- **EXERCISE INSTRUCTIONS**
• a. Write out the passage of the post about B:CP Chapter 12 from "A good overview" to "it is first-order?".
• b. Render this sentence from the post about B:CP Chapter 12 in Spanish: "For example, we can only perceive a small band of the wavelengths of light of all possible wavelengths."
• c. Extend the post about B:CP Chapter 12 past its final sentence.
DOCUMENT SECTION START
B:CP Chapter 12:

[From Rupert Young (2013.09.28 11.30 BST)]

A good overview of the first five-levels. Some questions though:
* Why are second-order functions more explicit than first-order?
On page 150-151
* I had thought that first-order signals represent the intensity corresponding to a single environmental quantity, yet, on pg 150 a first-order signal is described by a weighted sum, s1,1 = a1q1 + b1q2. If s1,1 is the first-order sensor what is doing the scaling? If it is the nervous system then surely whatever is responding to q1 and q2 are the first-order sensors?
* If s2,1 (second-order) only responds to q1 then surely it is first-order?
Leading questions:

1. No, but it does imply that we do not experience it directly (whatever that might mean), and that perceptions are restricted (by the sensory domains) interpretations of an external reality, that may or may not exist.
2. Observations must be seen through the restricted filter of the perceptions. For example, we can only perceive a small band of the wavelengths of light of all possible wavelengths. Physics can make use of additional sensors, detector tools and equipment, to measure what is not available to us through our natural senses.
DOCUMENT SECTION END
GIVEN INFORMATION START
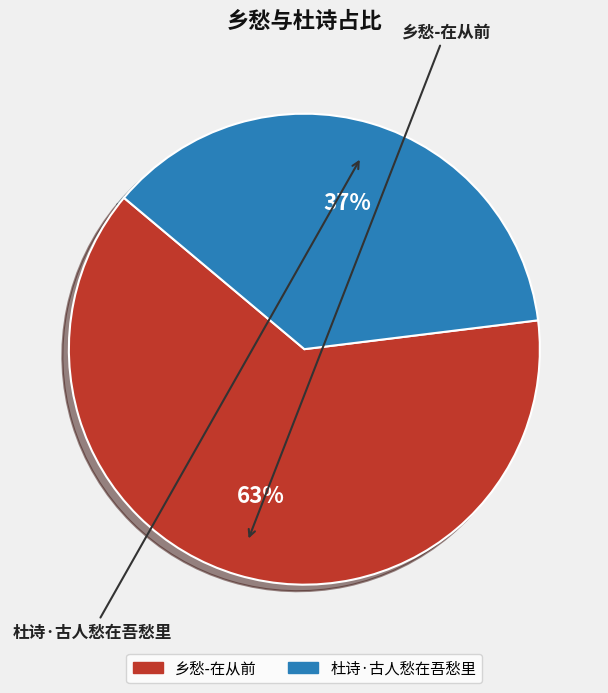

Does any single category account for the majority?

Yes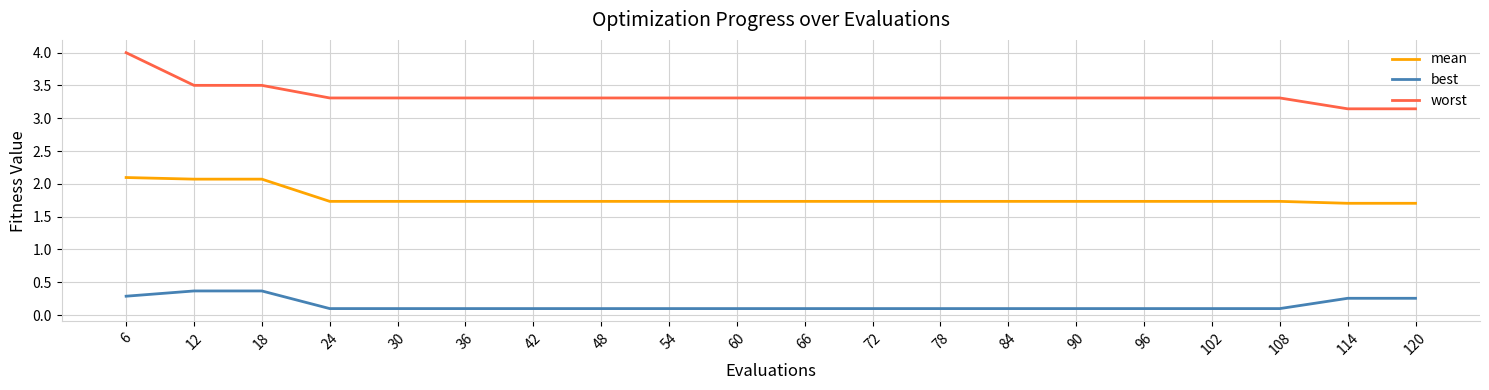

What is the highest value of the best series?

0.4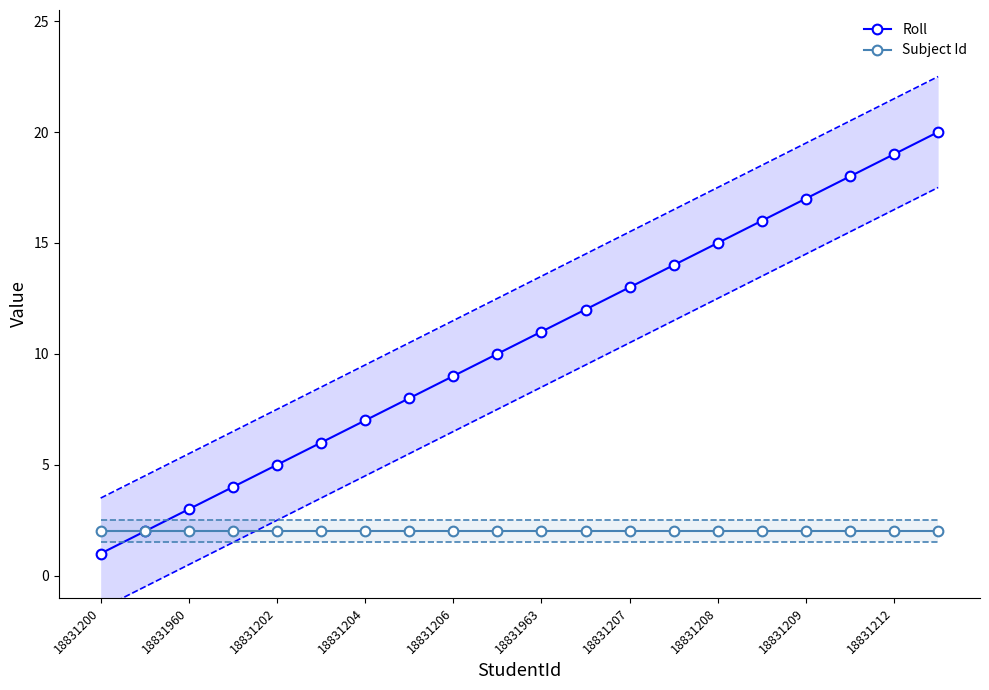

What is the value of the Subject Id point at the 20th from the left?

2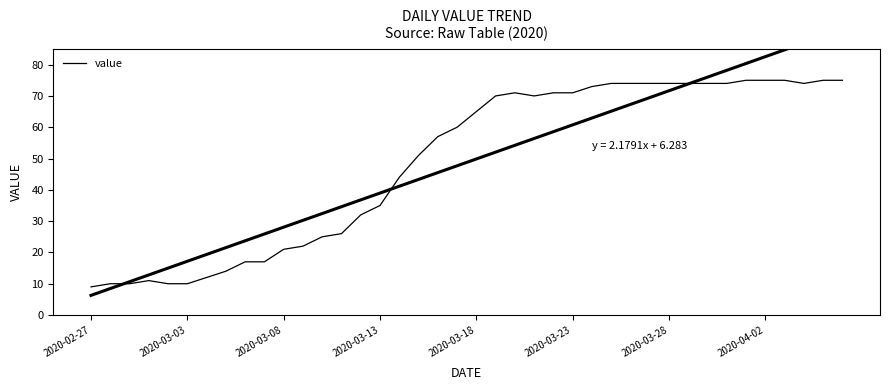

How many values are below 65?

20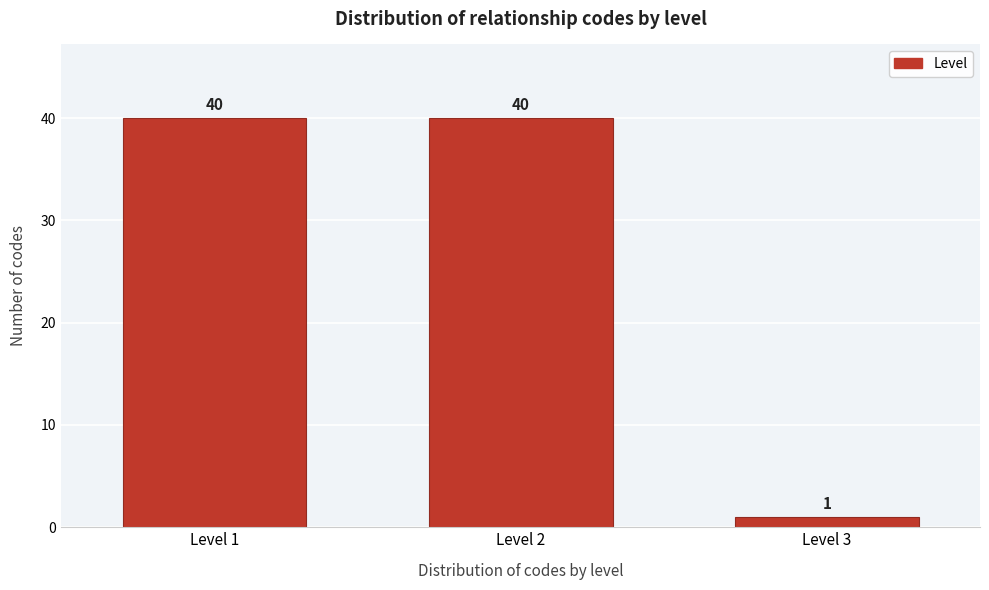

Reading right to left, what are all the values shown in this chart?

1	40	40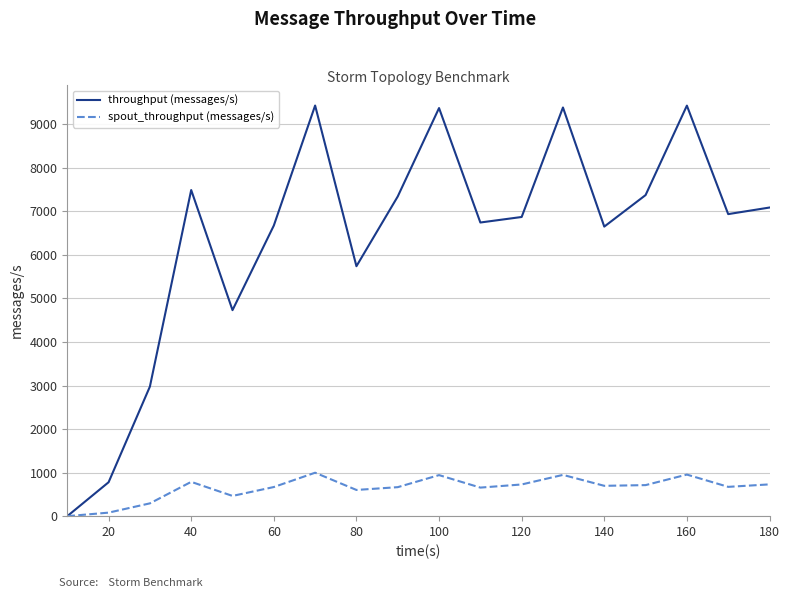

What is the average value of the spout_throughput (messages/s) series?

645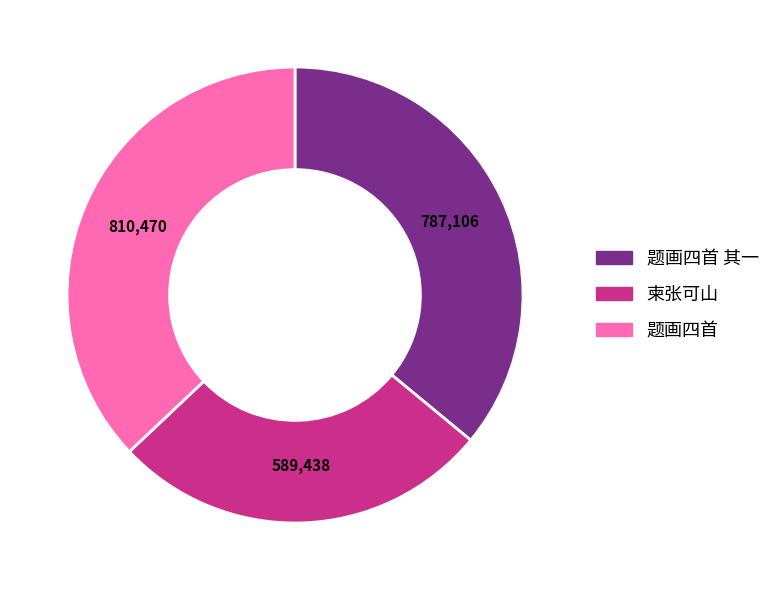

Is there any slice that represents more than half of the pie?

No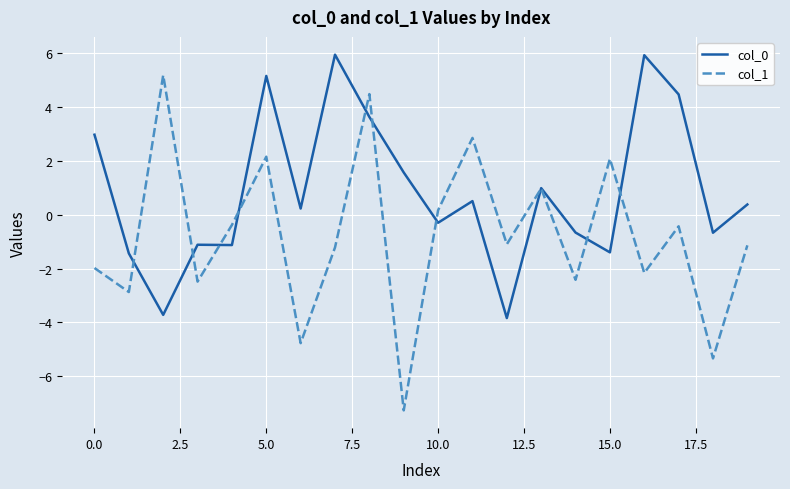

Which series has the largest total across all categories?

col_0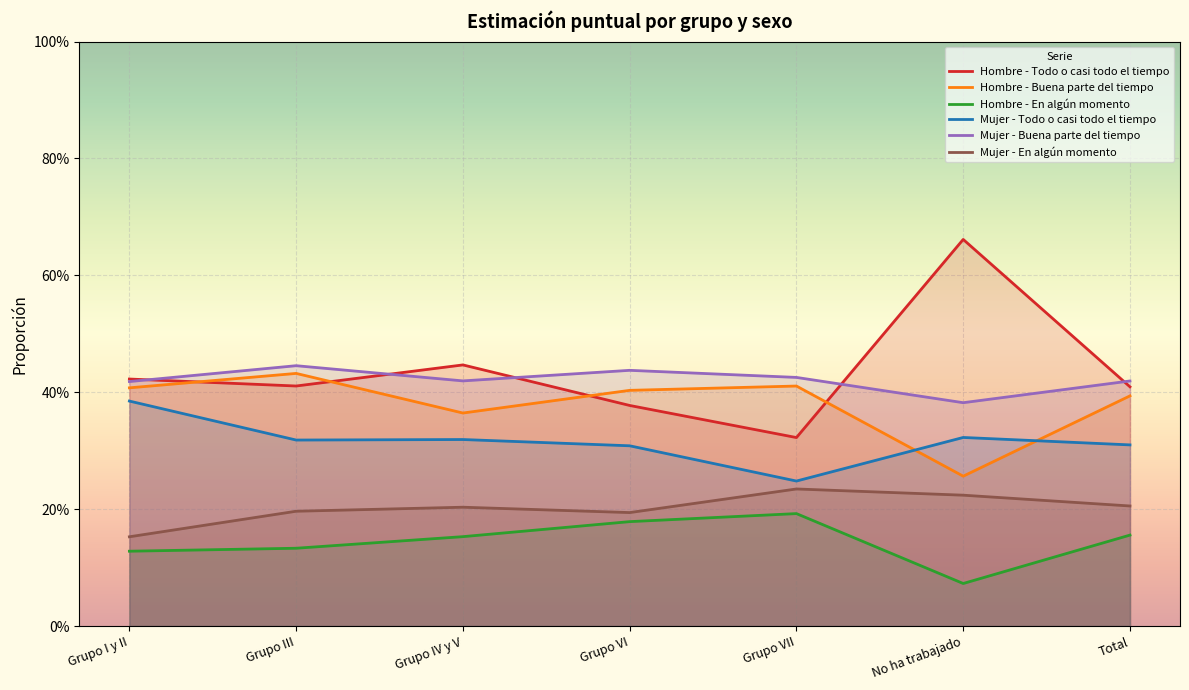

At which category does Hombre - En algún momento reach its first local valley?

No ha trabajado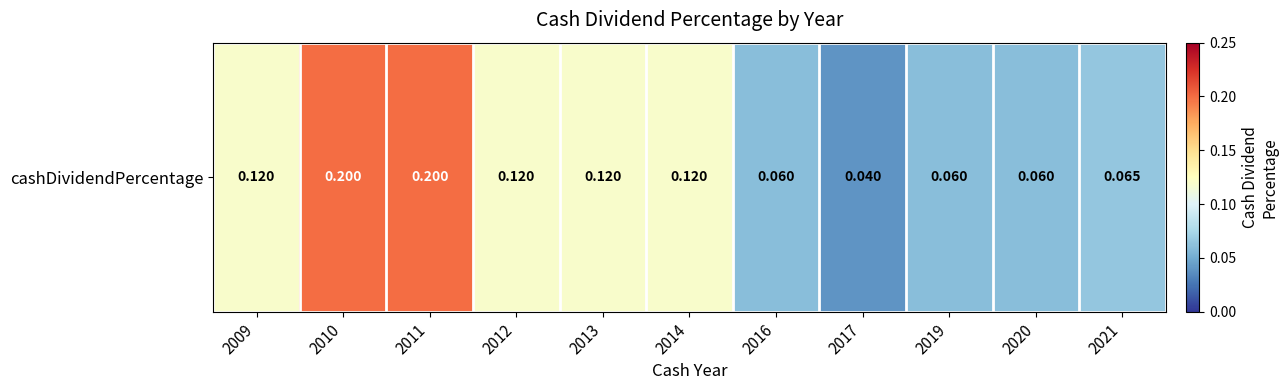

What is the sum of the values at 2009 and 2014?

0.2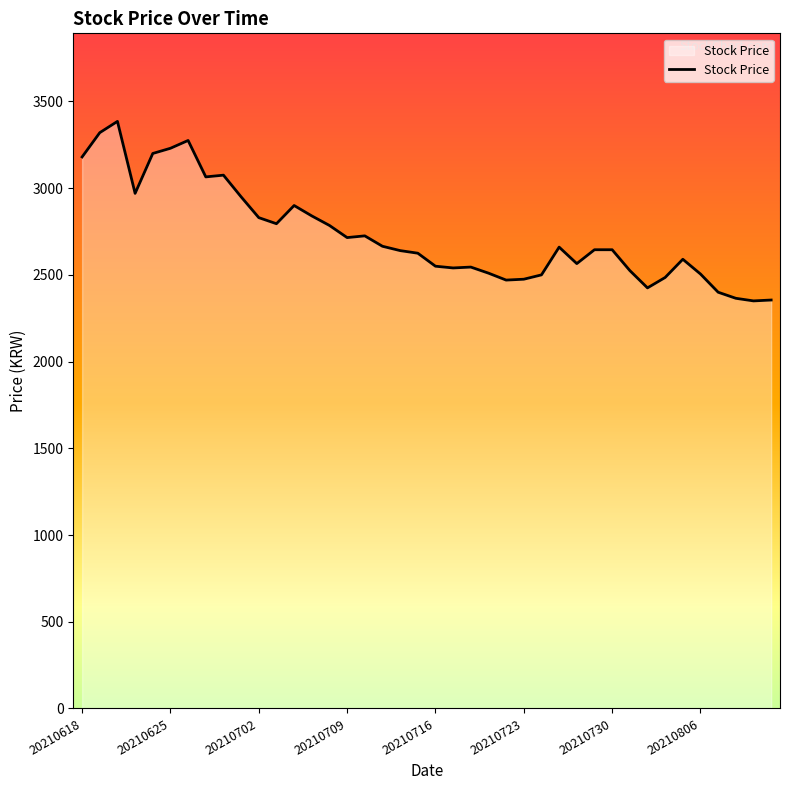

What is the maximum value shown in the chart?

3385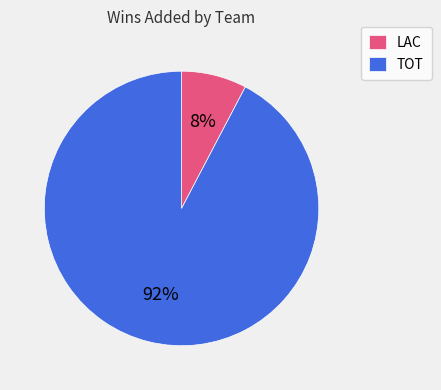

To the nearest percent, what is the combined percentage of TOT and LAC?

100%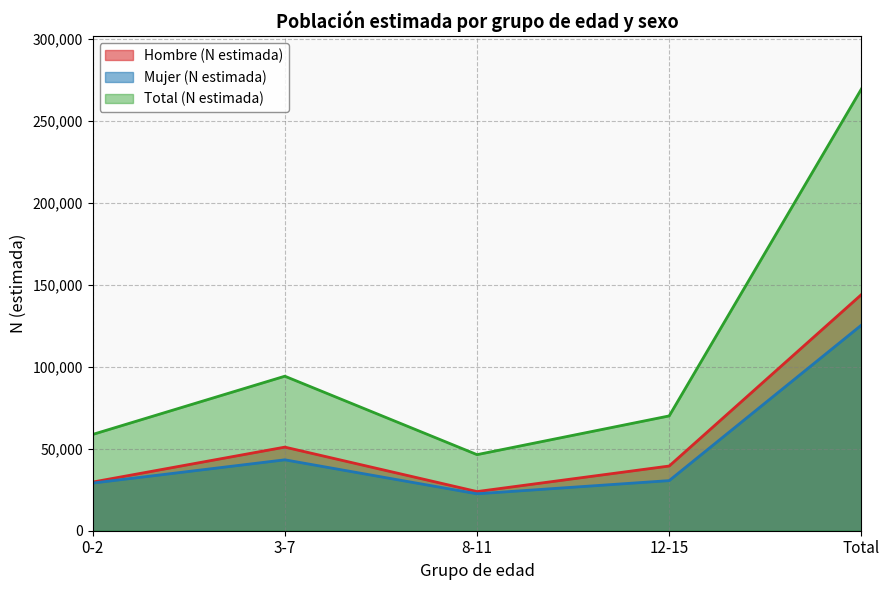

Between 12-15 and 8-11, which is larger?

12-15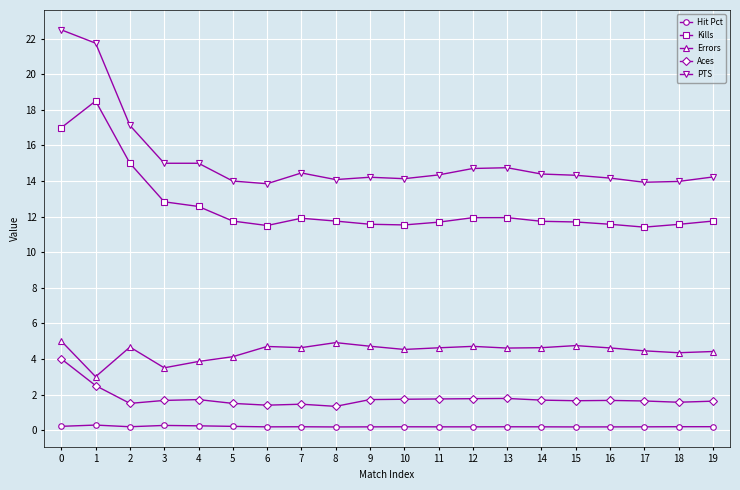

True or false: Kills has more than 1 points higher than both neighbors.

True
GIVEN INFORMATION END
- **YOUR WRITTEN ANSWERS**
• a.
A good overview of the first five-levels. Some questions though:
* Why are second-order functions more explicit than first-order?
On page 150-151
* I had thought that first-order signals represent the intensity corresponding to a single environmental quantity, yet, on pg 150 a first-order signal is described by a weighted sum, s1,1 = a1q1 + b1q2. If s1,1 is the first-order sensor what is doing the scaling? If it is the nervous system then surely whatever is responding to q1 and q2 are the first-order sensors?
* If s2,1 (second-order) only responds to q1 then surely it is first-order?

• b. Por ejemplo, solo podemos percibir una pequeña banda de las longitudes de onda de la luz de entre todas las longitudes de onda posibles.

• c.
3. Well, the observer is assuming intent by the organism to generate a specific type of movement, but where do levels come in? Configuration, transition, intensity.
4. 3.2.
5. On its own as a configuration, in a sentence as a sequence. I would question that we can.



On 24/09/2013 04:28, Richard Marken wrote:

[From Rick Marken (2013.09.23.0830)]

Here is the summary of Ch. 11, Sequence Control. Comments welcome as usual. Again, no study guide for the next chapter (The Brains Model, Ch. 12). I have asked David to do the Summary of that chapter next week because I am running out of gas. But I would again like to thank those who have participated in the course-related discussions this week -- particularly Rupert Young (who provided me with much of this weeks summary) and John Kirkland (who reminded me, perhaps unintentionally, that modeling is fundamental to PCT).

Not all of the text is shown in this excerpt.